- [Exercise aim] Examine the entries and show every line in which the word "then" is found.

Excerpted records START

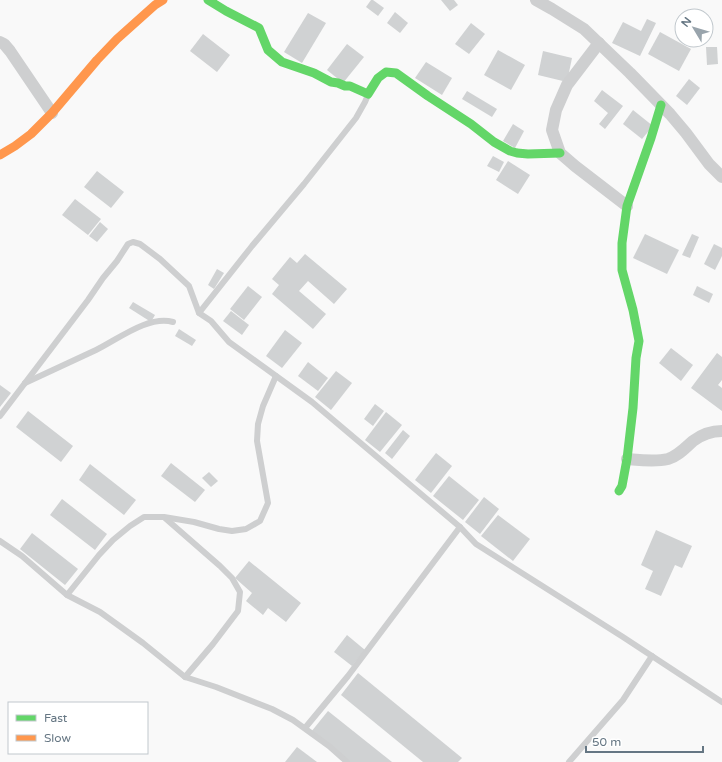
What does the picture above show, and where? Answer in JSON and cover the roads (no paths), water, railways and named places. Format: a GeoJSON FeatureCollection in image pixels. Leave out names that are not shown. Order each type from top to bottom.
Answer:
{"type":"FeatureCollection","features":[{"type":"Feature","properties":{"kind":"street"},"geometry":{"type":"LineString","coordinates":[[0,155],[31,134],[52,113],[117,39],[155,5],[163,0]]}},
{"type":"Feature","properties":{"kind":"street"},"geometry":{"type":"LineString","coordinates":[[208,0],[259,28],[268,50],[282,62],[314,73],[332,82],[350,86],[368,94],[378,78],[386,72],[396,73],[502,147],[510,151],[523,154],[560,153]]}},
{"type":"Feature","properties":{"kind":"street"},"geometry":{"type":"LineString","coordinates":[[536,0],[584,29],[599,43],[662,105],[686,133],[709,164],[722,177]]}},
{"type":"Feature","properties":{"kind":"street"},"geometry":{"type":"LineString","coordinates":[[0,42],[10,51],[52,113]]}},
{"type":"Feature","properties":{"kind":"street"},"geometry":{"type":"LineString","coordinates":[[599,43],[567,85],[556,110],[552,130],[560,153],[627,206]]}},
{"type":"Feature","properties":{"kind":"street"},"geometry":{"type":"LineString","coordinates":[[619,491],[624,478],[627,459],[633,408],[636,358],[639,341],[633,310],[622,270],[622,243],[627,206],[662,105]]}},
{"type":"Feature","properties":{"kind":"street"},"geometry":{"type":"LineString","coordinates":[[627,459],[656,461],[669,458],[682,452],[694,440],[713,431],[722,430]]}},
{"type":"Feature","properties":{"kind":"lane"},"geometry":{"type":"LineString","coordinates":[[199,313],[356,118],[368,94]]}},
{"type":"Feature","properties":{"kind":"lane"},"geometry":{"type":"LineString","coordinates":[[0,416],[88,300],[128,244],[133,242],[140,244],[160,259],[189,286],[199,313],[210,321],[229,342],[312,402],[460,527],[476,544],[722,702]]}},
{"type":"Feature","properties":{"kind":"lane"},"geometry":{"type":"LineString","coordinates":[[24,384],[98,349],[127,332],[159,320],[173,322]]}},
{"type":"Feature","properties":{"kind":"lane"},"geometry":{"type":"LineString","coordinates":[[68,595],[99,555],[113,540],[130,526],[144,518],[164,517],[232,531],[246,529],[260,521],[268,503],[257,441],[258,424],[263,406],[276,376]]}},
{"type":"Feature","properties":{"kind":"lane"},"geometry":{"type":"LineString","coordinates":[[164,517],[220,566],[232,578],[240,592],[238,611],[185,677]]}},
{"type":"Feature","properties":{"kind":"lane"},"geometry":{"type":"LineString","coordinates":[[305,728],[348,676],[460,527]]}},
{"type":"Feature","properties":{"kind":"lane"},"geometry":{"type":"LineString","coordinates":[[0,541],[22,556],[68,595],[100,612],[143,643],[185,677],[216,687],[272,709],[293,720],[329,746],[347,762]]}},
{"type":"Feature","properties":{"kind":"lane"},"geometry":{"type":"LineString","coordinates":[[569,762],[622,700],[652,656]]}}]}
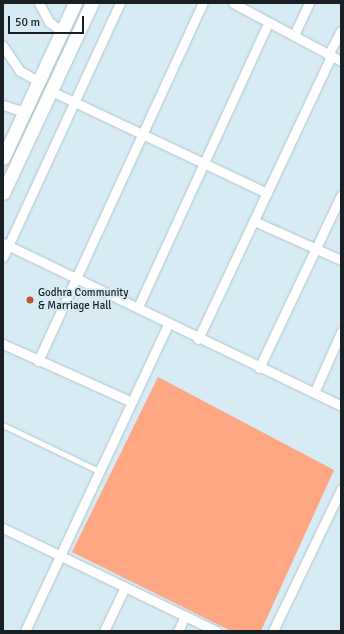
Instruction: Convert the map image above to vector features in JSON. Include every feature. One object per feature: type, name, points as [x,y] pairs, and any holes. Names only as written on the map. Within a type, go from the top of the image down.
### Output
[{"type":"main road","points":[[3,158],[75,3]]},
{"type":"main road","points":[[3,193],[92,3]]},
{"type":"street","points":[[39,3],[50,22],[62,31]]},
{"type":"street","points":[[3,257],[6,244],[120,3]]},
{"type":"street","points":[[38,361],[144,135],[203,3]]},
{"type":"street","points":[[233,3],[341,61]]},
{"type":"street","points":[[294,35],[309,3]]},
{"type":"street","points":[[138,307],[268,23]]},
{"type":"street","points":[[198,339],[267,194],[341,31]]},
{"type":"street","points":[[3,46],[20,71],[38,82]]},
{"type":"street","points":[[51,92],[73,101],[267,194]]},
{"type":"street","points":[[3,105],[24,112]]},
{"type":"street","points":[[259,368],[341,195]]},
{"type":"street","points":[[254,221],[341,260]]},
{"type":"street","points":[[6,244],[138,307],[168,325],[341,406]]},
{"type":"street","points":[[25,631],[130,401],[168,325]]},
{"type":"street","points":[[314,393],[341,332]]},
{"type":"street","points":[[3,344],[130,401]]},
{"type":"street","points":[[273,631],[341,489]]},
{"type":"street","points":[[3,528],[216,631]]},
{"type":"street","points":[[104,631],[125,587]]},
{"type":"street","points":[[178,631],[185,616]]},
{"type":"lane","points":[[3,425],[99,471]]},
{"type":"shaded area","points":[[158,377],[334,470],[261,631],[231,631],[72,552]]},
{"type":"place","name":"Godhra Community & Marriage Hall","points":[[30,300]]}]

Excerpted records END
Excerpted records START

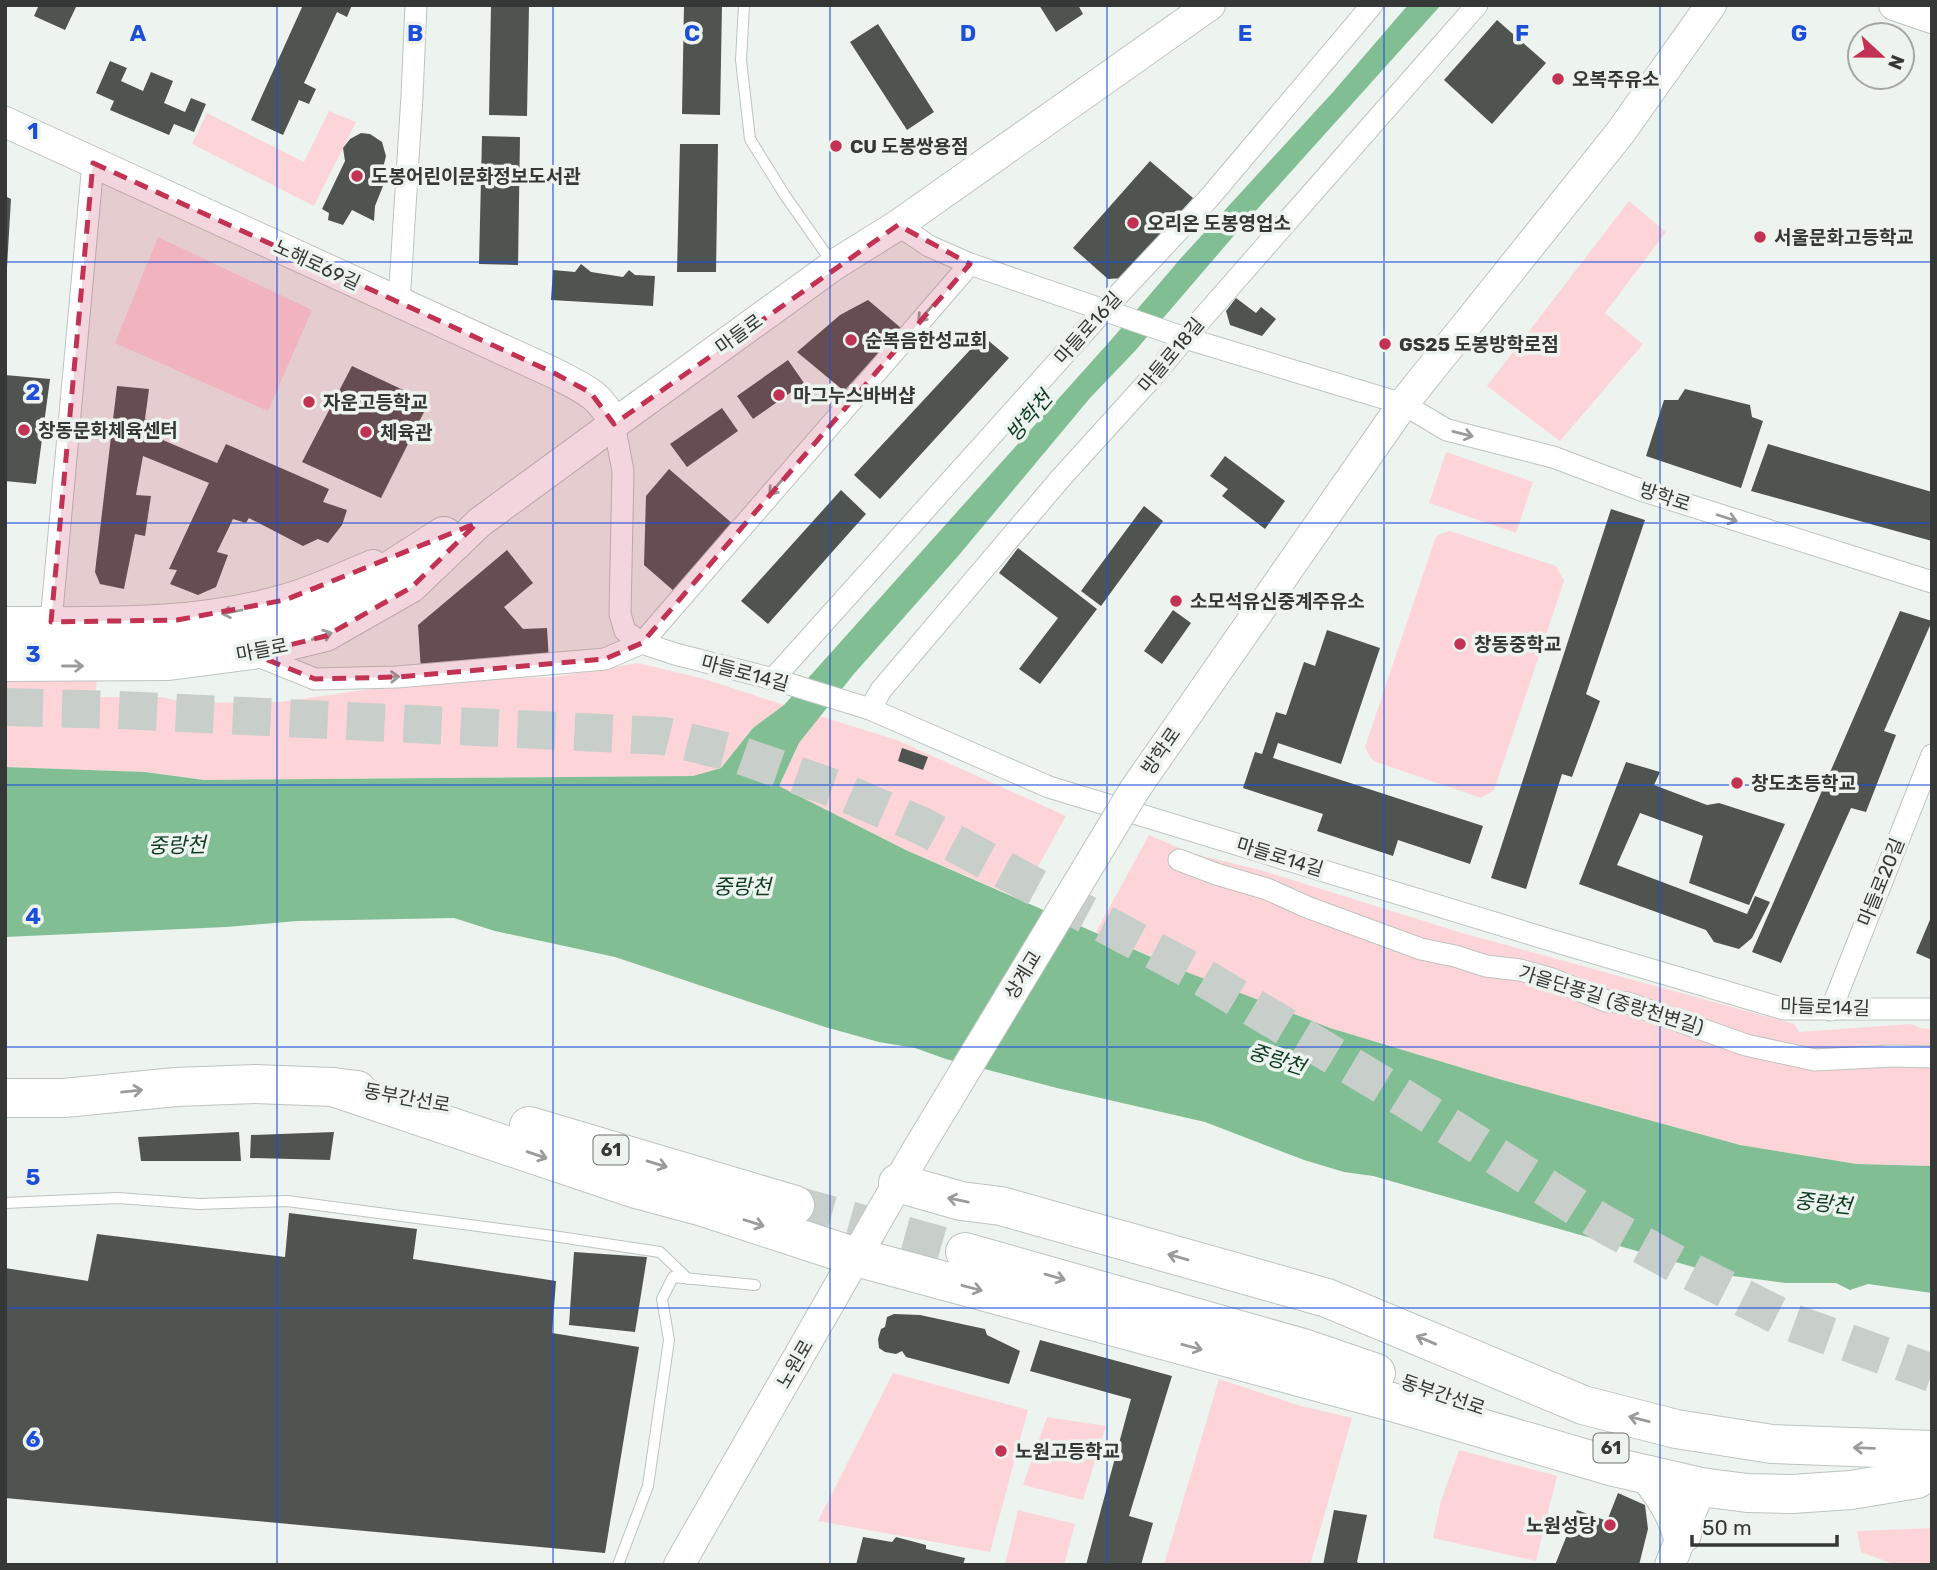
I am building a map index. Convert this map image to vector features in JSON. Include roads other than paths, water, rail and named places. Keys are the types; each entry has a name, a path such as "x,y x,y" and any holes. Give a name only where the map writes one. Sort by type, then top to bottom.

Excerpted records END
Excerpted records START

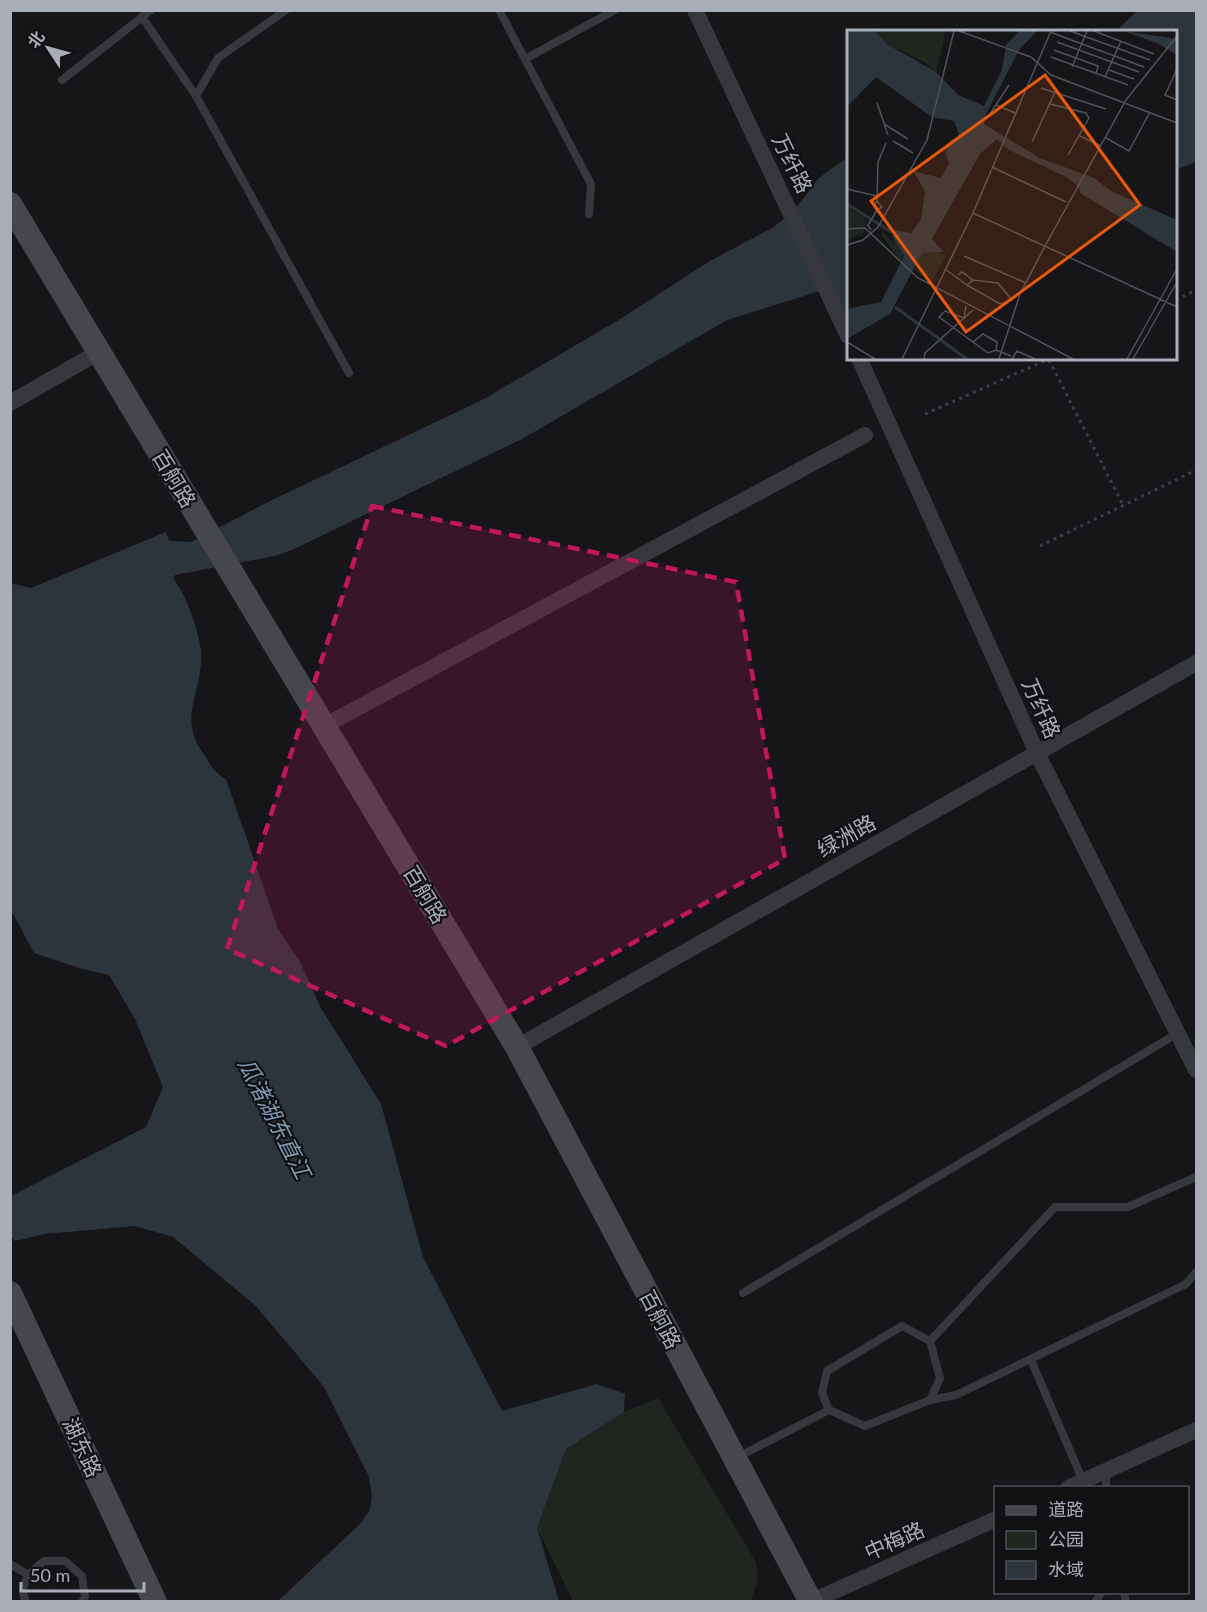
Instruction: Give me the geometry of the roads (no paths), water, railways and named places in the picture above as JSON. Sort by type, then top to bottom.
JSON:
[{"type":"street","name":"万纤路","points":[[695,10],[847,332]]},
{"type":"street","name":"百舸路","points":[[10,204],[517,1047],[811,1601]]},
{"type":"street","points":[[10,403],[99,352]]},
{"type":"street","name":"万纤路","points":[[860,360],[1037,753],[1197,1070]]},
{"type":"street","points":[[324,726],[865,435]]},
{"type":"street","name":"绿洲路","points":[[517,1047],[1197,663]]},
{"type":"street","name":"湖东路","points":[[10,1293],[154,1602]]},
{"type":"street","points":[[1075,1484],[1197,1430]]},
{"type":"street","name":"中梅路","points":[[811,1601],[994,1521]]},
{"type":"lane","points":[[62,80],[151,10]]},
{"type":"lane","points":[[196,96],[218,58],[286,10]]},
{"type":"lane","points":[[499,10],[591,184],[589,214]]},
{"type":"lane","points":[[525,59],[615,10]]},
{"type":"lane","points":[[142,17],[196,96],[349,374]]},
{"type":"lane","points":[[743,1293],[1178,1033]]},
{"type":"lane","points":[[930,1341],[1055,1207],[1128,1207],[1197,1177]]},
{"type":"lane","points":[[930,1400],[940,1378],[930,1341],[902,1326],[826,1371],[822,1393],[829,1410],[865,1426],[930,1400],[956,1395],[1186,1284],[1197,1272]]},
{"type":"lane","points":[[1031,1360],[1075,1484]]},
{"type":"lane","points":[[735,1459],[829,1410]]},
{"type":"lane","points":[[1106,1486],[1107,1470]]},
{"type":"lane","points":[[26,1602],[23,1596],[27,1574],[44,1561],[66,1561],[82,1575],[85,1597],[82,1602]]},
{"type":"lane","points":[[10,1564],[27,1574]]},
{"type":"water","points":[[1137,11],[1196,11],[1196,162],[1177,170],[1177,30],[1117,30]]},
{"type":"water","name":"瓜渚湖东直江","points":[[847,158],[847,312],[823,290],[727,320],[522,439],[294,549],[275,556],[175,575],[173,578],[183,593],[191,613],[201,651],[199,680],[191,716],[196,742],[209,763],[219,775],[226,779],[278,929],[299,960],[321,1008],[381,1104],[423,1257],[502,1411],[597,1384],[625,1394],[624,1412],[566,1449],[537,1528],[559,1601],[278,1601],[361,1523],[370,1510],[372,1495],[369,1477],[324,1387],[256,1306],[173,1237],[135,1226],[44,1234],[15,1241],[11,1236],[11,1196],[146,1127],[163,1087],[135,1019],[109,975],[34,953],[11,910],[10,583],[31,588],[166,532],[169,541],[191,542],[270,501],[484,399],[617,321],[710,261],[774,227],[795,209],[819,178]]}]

Excerpted records END

- [Response]
I am building a map index. Convert this map image to vector features in JSON. Include roads other than paths, water, rail and named places. Keys are the types; each entry has a name, a path such as "x,y x,y" and any holes. Give a name only where the map writes one. Sort by type, then top to bottom.
Instruction: Give me the geometry of the roads (no paths), water, railways and named places in the picture above as JSON. Sort by type, then top to bottom.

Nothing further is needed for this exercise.